Most of us have probably already realised that weather information has a short shelf-life. In fact this may be the very reason that interest in online forecasts has increased substantially. Continuously updated forecasts are available at any time of day or night, at the user´s convenience.
Now there is a brand new generation of weather presentations for the Internet. Moving images which the visitor can click and zoom aim to provide a better overview of the geographical areas. The maps are interactive, which makes it possible to move around the image.
"Everyone knows that the weather changes all the time, and Flash technology and more vibrant graphics enable us to reflect this better. It gives the visitor better and more comprehensible forecasts. The service should also be easy and intuitive to use," says Kjell Lund, product manager at SMHI.

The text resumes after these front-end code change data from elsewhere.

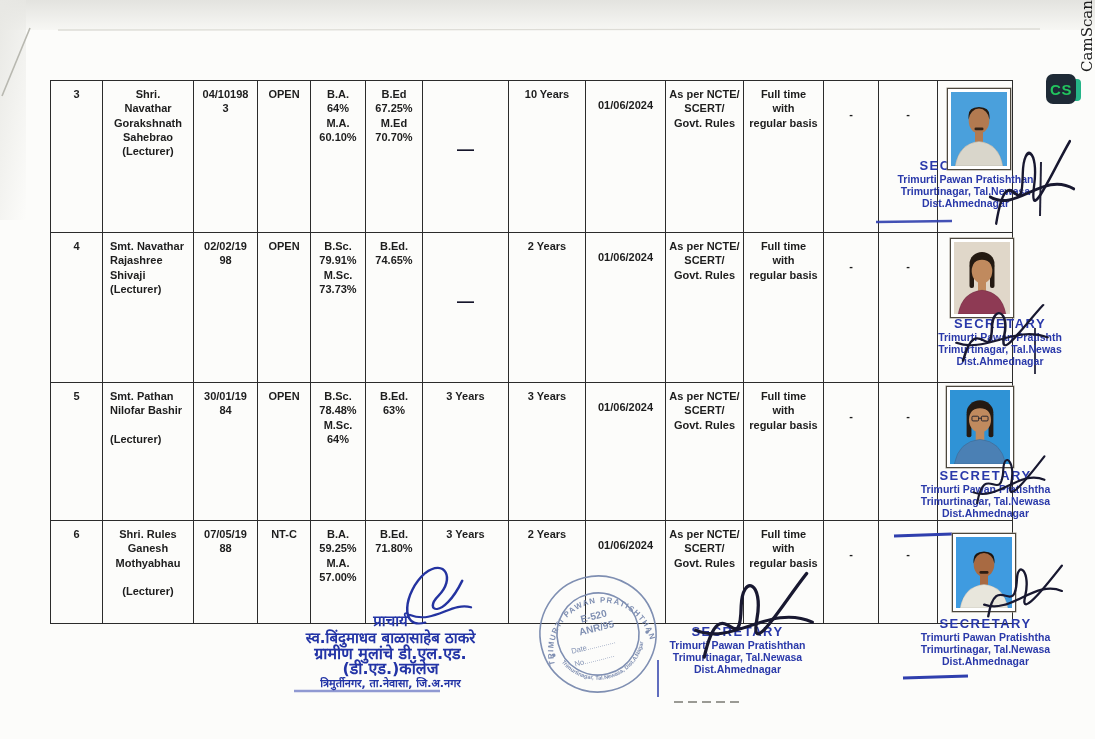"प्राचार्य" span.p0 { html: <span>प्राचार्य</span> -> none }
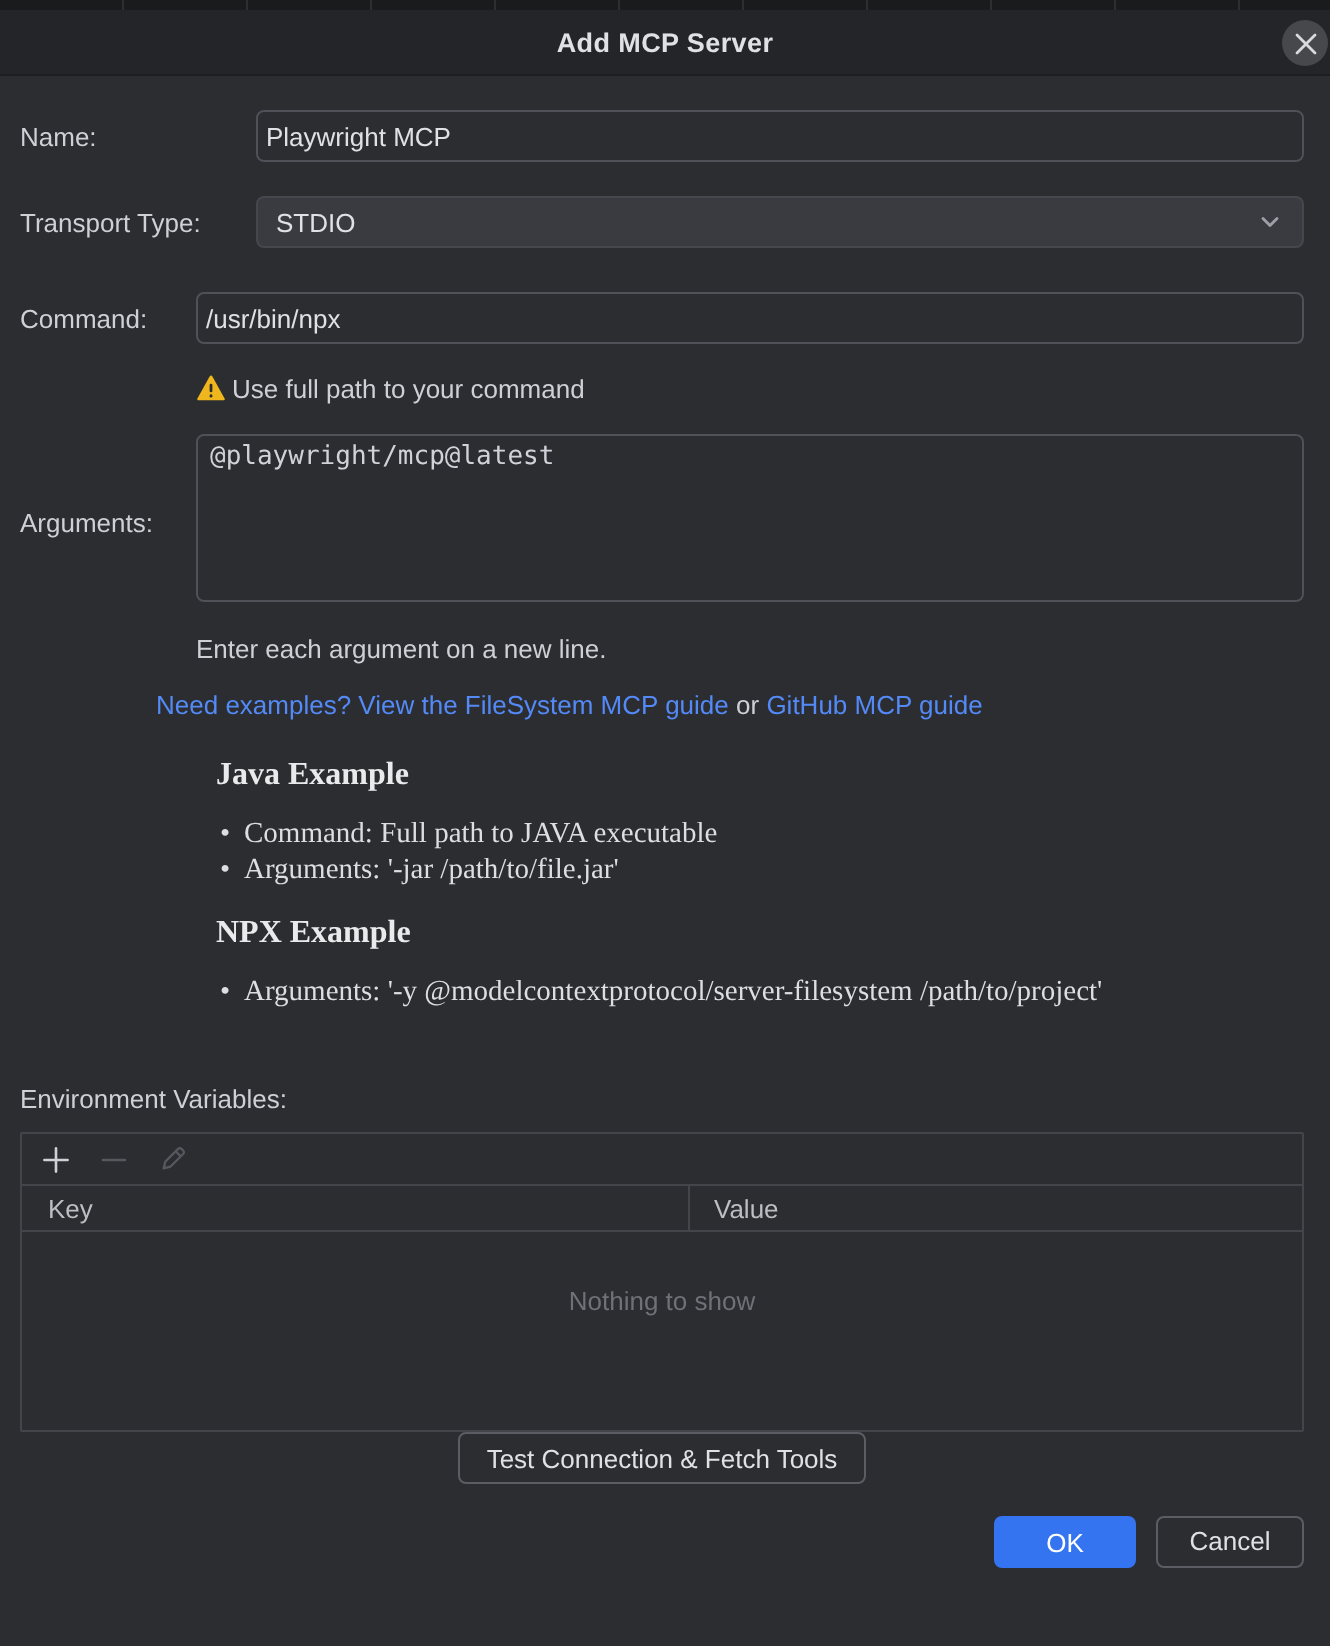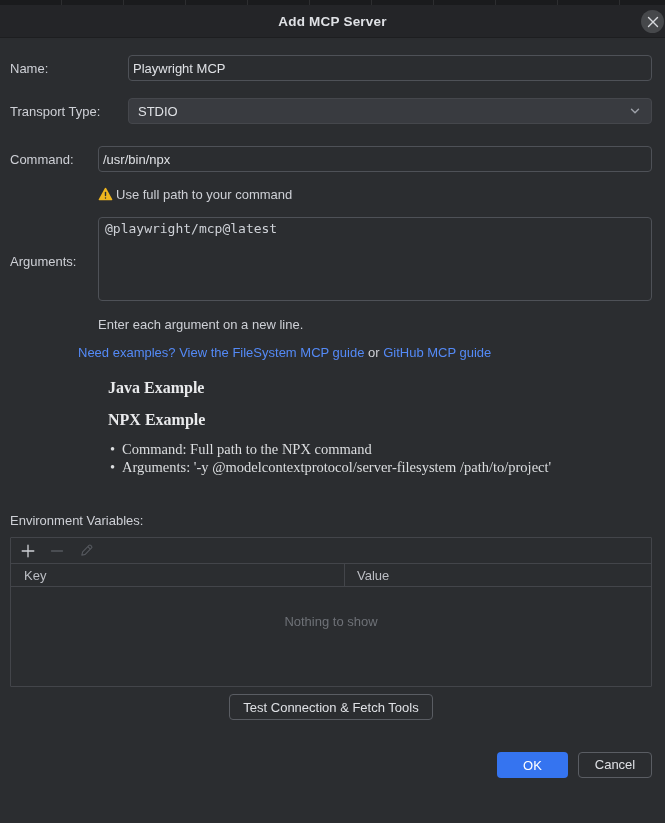"Command: Full path to JAVA" ul.ex-list { html: none -> <ul> <li>Command: Full path to JAVA executable</li> <li>Arguments: '-jar /path/to/file.jar'</li> </ul> }
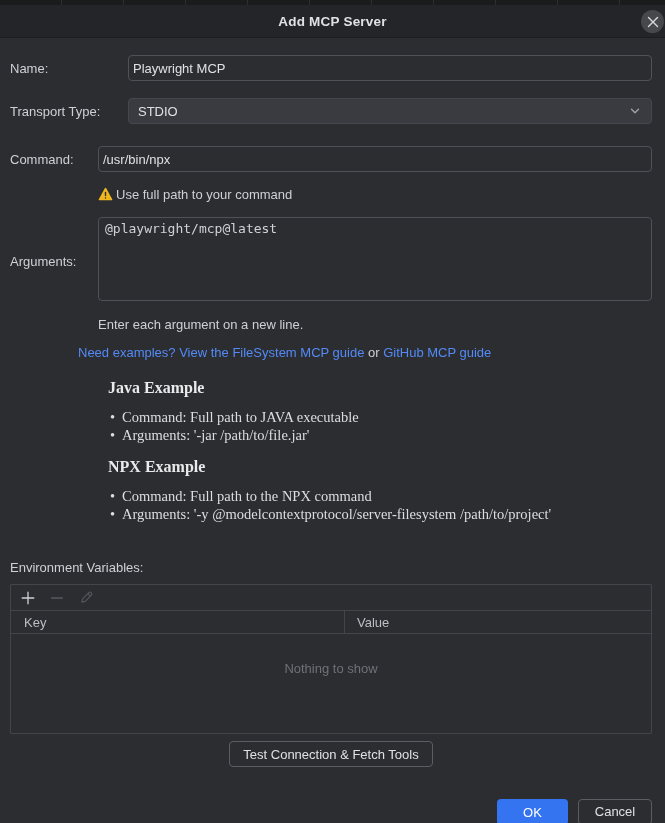"Command: Full path to the" li { html: <li>Command: Full path to the NPX command</li> -> none }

SMHI´s new online weather service, Flash Weather, includes five-day forecasts for locations in Europe and the rest of the world. The forecasts provide information about expected temperatures, cloud, precipitation and wind. There are moving images of future cloud cover and precipitation, as well as temperature development for Europe.
Flash Weather is already available on various newspaper sites and other websites. Many of the improvements are now being launched in a new version accessible on the SMHI website. The five-day forecasts present all weather information in a single view.
"The new version has better graphics, is more user-friendly and contains more details than before," says SMHI project manager Erik Ernerudh.
"We can offer an exciting, easy-to-use weather service for most websites. Weather forecasts increase the reading value of the whole site and visitors also stay longer. The pricing for the service is based on the number of visitors," says Kjell Lund.
The forecasts in Flash Weather are now provided for specific locations - rather than for a whole municipality, which can be a large area - thus increasing the accuracy. The weather service has also been improved by adapting to prevailing guidelines for people with disabilities.
"By creating websites that can be used by people with various kinds of physical disability, the pages automatically become easier for all visitors to use," says Stefan Johansson at Funka Nu, the Internet accessibility company that reviewed the site.
"For example, there are times when it is better to use the keyboard rather than the mouse, or people may simply want to be able to increase the size of the text on screen."
"SMHI is very early in adapting this kind of web application to increase accessibility. There are very few other examples of this," Stefan Johansson concludes."